SOURCE TEXT -
(Tissue) P systems with unit rules and energy assigned to membranes

We introduce a new variant of membrane systems where the rules are directly assigned to membranes and, moreover, every membrane carries an energy value that can be changed during a computation by objects passing through the membrane. The result of a successful computation is considered to be the distribution of energy values carried by the membranes. We show that for systems working in the sequential mode with a kind of priority relation on the rules we already obtain universal computational power. When omitting the priority relation, we obtain a characterization of the family of Parikh sets of languages generated by context-free matrix grammars. On the other hand, when using the maximally parallel mode, we do not need a priority relation to obtain computational completeness. Finally, we introduce the corresponding model of tissue P systems with energy assigned to the membrane of each cell and objects moving from one cell to another one in the environment as well as being able to change the energy of a cell when entering or leaving the cell. In each derivation step, only one object may pass through the membrane of each cell. When using priorities on the rules in the sequential mode (where in each derivation step only one cell is affected) as well as without priorities in the maximally parallel mode (where in each derivation step all cells possible are affected) we again obtain computational completeness, whereas without priorities on the rules in the sequential mode we only get a characterization of the family of Parikh sets of languages generated by context-free matrix grammars.

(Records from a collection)
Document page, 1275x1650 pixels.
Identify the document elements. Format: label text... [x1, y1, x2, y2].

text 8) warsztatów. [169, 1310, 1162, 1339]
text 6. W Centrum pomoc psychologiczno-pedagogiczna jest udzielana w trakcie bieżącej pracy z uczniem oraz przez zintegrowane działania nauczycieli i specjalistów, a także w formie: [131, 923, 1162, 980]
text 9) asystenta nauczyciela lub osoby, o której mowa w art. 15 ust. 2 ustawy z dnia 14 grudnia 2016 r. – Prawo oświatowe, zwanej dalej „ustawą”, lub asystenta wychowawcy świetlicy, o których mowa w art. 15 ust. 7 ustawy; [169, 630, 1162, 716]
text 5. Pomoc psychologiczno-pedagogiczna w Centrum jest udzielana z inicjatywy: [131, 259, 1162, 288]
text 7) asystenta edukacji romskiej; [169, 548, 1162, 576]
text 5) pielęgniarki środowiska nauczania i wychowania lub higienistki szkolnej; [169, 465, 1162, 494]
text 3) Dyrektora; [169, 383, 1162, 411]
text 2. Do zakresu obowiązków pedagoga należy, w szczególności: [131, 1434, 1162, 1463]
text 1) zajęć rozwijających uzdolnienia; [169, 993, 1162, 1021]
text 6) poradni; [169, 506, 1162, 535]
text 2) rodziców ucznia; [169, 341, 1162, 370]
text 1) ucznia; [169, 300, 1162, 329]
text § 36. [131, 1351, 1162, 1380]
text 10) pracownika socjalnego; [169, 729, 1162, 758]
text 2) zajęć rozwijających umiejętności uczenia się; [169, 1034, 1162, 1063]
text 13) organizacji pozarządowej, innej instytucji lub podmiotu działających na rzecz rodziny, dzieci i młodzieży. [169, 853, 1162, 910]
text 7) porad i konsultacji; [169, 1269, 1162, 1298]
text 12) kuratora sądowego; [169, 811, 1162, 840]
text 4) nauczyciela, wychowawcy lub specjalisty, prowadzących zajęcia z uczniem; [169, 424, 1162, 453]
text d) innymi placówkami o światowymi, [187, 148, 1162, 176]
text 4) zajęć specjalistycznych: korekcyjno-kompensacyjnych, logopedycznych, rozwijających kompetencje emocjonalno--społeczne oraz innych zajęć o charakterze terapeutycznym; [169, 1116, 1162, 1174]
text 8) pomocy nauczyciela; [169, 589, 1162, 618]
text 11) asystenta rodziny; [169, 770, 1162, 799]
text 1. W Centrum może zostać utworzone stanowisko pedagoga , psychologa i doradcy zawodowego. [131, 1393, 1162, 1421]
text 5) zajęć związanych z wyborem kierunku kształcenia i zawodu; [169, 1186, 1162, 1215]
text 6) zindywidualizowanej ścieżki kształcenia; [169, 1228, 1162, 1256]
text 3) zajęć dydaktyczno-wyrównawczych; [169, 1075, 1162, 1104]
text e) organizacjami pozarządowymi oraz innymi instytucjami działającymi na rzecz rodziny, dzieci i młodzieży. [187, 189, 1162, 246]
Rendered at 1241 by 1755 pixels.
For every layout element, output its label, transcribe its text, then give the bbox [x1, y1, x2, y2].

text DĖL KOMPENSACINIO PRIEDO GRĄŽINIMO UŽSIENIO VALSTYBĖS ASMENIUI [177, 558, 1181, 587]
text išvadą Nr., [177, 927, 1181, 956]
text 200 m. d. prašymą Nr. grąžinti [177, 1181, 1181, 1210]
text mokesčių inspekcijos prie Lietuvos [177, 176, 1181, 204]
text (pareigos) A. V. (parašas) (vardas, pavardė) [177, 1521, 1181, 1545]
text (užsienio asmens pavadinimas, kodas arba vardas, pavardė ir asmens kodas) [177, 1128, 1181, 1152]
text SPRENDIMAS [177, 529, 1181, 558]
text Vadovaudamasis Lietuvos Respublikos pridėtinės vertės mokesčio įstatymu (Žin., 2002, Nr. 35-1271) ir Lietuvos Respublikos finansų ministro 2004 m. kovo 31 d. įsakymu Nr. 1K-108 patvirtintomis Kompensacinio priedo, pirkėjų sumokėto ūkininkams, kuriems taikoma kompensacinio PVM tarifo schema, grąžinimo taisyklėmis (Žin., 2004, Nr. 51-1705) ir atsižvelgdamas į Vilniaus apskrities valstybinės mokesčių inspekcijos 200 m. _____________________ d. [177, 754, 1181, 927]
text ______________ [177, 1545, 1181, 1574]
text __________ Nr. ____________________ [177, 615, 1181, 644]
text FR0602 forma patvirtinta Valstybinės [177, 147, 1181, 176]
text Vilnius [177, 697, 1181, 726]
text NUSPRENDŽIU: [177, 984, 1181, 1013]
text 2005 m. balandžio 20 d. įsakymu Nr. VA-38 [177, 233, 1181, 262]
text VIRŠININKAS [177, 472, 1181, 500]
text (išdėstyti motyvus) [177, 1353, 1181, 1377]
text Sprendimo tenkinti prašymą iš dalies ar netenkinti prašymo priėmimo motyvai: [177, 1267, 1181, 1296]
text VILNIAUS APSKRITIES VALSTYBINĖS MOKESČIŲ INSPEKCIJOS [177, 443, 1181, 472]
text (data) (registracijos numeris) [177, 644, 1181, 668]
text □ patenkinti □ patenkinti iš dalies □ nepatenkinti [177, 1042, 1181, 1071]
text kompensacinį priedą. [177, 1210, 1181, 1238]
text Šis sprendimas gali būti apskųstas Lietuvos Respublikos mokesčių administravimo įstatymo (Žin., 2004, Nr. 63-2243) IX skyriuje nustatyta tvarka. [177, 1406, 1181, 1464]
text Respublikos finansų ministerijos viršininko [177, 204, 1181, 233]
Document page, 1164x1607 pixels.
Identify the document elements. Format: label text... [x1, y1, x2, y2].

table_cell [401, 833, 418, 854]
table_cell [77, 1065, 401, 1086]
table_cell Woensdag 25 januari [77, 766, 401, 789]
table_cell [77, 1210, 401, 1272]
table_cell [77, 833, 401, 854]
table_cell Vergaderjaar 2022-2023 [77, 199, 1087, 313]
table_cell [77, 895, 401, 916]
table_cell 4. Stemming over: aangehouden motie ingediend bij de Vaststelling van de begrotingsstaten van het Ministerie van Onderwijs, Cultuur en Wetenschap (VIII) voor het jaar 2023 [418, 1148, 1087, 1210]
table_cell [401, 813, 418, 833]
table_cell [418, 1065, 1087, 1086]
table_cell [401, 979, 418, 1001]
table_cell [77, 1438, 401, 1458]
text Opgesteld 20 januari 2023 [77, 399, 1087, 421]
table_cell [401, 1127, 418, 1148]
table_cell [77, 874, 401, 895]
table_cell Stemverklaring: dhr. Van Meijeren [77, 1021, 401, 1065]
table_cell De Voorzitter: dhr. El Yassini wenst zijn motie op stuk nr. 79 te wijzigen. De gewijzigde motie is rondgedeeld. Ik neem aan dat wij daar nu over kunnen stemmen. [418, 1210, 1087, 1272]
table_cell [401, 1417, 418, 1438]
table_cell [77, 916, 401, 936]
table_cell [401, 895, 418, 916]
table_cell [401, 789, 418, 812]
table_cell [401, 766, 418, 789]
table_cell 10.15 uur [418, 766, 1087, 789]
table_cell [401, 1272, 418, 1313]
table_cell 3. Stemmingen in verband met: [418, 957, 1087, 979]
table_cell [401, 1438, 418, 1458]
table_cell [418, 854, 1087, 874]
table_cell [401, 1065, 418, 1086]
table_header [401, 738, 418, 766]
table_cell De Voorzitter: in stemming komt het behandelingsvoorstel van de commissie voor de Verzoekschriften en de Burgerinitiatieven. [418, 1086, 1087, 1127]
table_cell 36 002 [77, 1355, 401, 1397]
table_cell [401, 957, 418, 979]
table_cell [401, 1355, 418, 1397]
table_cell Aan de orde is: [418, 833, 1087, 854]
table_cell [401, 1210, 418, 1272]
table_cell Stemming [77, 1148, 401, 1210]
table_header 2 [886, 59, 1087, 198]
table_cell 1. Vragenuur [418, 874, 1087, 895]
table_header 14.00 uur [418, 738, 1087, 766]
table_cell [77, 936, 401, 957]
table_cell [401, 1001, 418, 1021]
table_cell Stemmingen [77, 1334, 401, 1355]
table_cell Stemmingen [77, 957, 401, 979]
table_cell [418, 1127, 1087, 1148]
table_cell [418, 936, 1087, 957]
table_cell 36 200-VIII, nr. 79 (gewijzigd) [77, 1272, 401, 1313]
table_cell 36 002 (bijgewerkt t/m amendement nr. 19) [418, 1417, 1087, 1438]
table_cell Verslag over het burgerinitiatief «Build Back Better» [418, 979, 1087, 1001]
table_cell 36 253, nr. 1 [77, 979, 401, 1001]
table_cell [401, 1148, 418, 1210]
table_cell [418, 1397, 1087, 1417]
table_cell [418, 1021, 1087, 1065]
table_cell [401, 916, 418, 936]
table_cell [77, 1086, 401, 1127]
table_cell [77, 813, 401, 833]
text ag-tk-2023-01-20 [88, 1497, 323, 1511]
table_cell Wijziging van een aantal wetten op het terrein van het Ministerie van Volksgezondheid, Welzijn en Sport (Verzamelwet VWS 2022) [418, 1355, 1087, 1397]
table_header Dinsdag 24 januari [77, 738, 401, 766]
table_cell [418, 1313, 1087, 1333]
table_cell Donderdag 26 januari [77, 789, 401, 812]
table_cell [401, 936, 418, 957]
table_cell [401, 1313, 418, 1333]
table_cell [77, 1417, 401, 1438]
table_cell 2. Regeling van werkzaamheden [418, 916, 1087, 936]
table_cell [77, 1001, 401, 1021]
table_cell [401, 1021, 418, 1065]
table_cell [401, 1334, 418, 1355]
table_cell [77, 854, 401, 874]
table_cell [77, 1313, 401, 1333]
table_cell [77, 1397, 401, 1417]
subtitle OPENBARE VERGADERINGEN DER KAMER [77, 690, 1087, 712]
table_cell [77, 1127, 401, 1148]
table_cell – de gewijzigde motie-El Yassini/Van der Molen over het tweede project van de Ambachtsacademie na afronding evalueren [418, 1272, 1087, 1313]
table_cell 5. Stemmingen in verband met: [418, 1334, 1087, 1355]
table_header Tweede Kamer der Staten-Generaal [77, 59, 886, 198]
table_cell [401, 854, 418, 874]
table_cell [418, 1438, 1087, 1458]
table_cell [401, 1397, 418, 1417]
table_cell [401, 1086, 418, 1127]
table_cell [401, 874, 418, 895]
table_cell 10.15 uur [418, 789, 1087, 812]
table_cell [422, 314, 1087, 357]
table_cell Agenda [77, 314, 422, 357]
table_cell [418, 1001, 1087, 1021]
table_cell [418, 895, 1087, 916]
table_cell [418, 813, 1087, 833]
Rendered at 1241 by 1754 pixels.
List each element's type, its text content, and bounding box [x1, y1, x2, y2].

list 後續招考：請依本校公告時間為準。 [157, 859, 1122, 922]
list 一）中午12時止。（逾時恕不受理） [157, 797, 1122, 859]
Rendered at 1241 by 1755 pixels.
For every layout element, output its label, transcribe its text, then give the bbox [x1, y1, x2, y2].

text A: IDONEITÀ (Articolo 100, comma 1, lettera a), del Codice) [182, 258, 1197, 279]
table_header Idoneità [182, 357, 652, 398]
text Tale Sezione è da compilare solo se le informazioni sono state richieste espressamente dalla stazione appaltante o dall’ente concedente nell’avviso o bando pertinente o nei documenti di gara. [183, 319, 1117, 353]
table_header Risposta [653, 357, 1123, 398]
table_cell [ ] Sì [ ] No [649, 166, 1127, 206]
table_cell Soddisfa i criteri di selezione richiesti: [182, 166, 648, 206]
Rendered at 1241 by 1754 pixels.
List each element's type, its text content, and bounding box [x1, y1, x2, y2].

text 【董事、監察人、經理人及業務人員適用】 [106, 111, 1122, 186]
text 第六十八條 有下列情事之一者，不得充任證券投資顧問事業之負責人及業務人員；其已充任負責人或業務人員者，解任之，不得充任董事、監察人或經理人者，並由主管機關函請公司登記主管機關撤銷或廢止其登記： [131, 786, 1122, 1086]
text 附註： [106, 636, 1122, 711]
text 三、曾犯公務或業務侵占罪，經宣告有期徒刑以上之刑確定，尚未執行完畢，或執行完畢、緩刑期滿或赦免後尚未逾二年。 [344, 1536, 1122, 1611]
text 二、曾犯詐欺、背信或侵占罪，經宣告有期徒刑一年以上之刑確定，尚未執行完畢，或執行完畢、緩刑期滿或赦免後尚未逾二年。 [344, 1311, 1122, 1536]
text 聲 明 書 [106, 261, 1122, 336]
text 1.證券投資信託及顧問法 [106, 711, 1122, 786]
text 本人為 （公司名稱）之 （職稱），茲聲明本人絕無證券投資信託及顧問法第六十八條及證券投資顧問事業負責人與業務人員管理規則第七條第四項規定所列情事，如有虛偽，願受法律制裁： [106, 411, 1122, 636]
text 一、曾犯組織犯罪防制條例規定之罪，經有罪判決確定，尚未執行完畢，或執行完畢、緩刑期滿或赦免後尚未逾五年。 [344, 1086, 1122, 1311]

EXERCISE -
In the membrane systems abstract, what counts as the result of a successful computation?

FINISHED EXERCISE -
The distribution of energy values carried by the membranes.